The 2016 legislation, however, was found wanting in the 2019 Quebec case, Truchon v. Attorney General of Canada, in which a single judge of the Quebec Superior Court held that restricting euthanasia to those whose death is “reasonably foreseeable” violated the Charter’s s. 7 guarantee to “life, liberty, and security of the person” and s. 15’s guarantee of “equal protection” under the law.
Trudeau’s Justice Department did not appeal this decision and, instead, introduced Bill C-7 in 2020, An Act to amend the Criminal Code (medical assistance in dying) which was subsequently passed in 2021. The 2021 amendments eliminated and/or relaxed safeguards provided in the initial legislation. Moreover, Bill C-7 also contained a provision requiring a review for MAiD to be accessed by persons who have a mental illness. This review was to be made to the Ministers of Justice and Health a year later.

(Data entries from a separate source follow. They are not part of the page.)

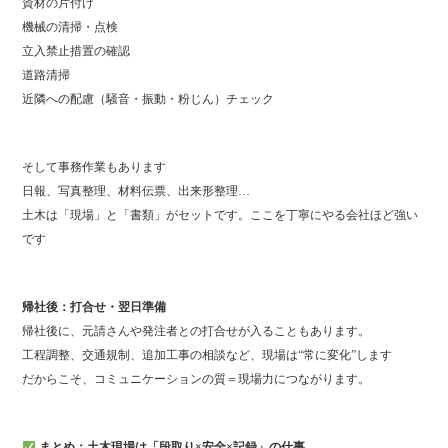
資材の片付け
機械の清掃・点検
立入禁止措置の確認
道路清掃
近隣への配慮（騒音・振動・粉じん）チェック
そして事務作業もあります
日報、写真整理、材料伝票、出来形整理…
土木は「現場」と「書類」がセットです。ここを丁寧にやる会社ほど強い
です
帰社後：打合せ・翌日準備
帰社後に、元請さんや発注者との打合せが入ることもあります。
工程調整、交通規制、追加工事の相談など、現場は“常に変化”します
だからこそ、コミュニケーションの質＝現場力につながります。
まとめ：土木現場は「段取り×安全×記録」の仕事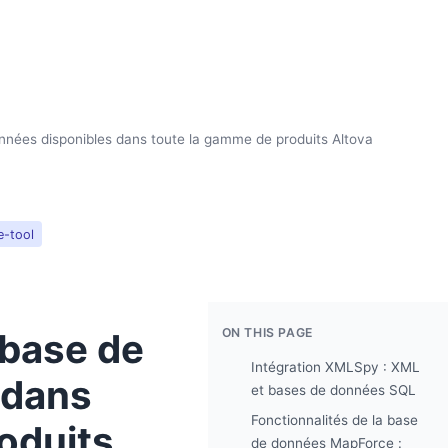
onnées disponibles dans toute la gamme de produits Altova
e-tool
ON THIS PAGE
 base de
Intégration XMLSpy : XML
 dans
et bases de données SQL
Fonctionnalités de la base
oduits
de données MapForce :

The stage has been set to expand the MAiD regime to those suffering from mental illness, disabilities, poverty, “mature minors”, and, most recently, newborn babies with malformations and grave and severe syndromes. How long before the demands of “self-autonomy” require MAiD be made available to anyone who wants it, simply by asking for it? The MAiD regime has not made, and will not make, Canada a more compassionate society, but rather has facilitated a huge power shift to the medical profession, a profession which these days offers little or no evidence that it understands its first duty: Do No Harm.

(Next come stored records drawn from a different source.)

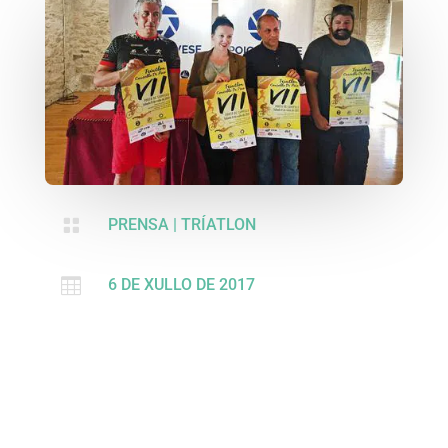

PRENSA
|
TRÍATLON

6 DE XULLO DE 2017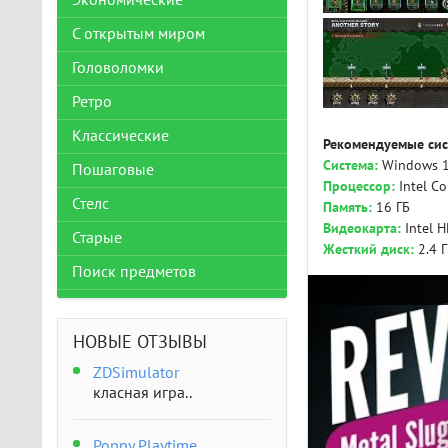
Экономические
С открытым миром
Головоломки
Ретро
Классические
Рекомендуемые сис
Система:
Windows 10
Пошаговые
Процессор:
Intel Co
Стелс
Память:
16 ГБ
Видеокарта:
Intel H
Старые
Жесткий диск:
2.4 
Поиск предметов
НОВЫЕ ОТЗЫВЫ
ZDSimulator
класная игра..
Poppy Playtime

Social Ills Made Worse by Progressive Judges
There is a clear pattern here. The Court of Politics has not only made the institutionalization of the Culture of Death possible through MAiD, it has also aided and abetted that Culture of Death in the moral, social, and economic decay of Canadian society in other areas, such as abortion, access to drugs, progressive education, compromised religious freedom, prostitution, pornography, indecency, and the imposition of the controversial carbon tax. Indeed, it appears that on every “hot button” social issue, the majority of the judges of the Supreme Court, as well as those in other courts across the land, consistently rule in favour of the progressive agenda and against legislated norms rooted in Canadian tradition and Judeo-Christian values and morality.
Time for Reform
It doesn’t have to be this way. Canada is still a country with parliamentary institutions that can re-balance the progressive agenda emanating from Supreme Court politics. Only Parliament can bring the necessary discipline to the courts, to return them to the law rather than politics. The vast majority of Canadians know that something is terribly wrong with this country and want to see a course correction away from the disastrous one that progressives have been steering us on for a generation.
Judicial Selection Process
The selection and appointment of federal judges is entirely within Parliament’s jurisdiction. Period. The Judicial Selection process needs to be open and transparent and focused on having appointments confirmed by a free and recorded vote in the House of Commons, instead of by the Prime Minister and his paid advisors. The “application” for a lawyer to apply for a judicial appointment should be eliminated. Anyone who applies for the position is not worthy of the position.
Use the Charter to Save Responsible Government
It is time Parliament reclaimed its right as the only legitimate law-making authority in Canada. Courts of Law are to interpret law, Parliament makes law. It is time for Parliament to readdress the damage done by the progressive judges who have burdened Canada. Parliament must use the Notwithstanding Clause (S. 33) of the Charter which allows it to overturn court rulings.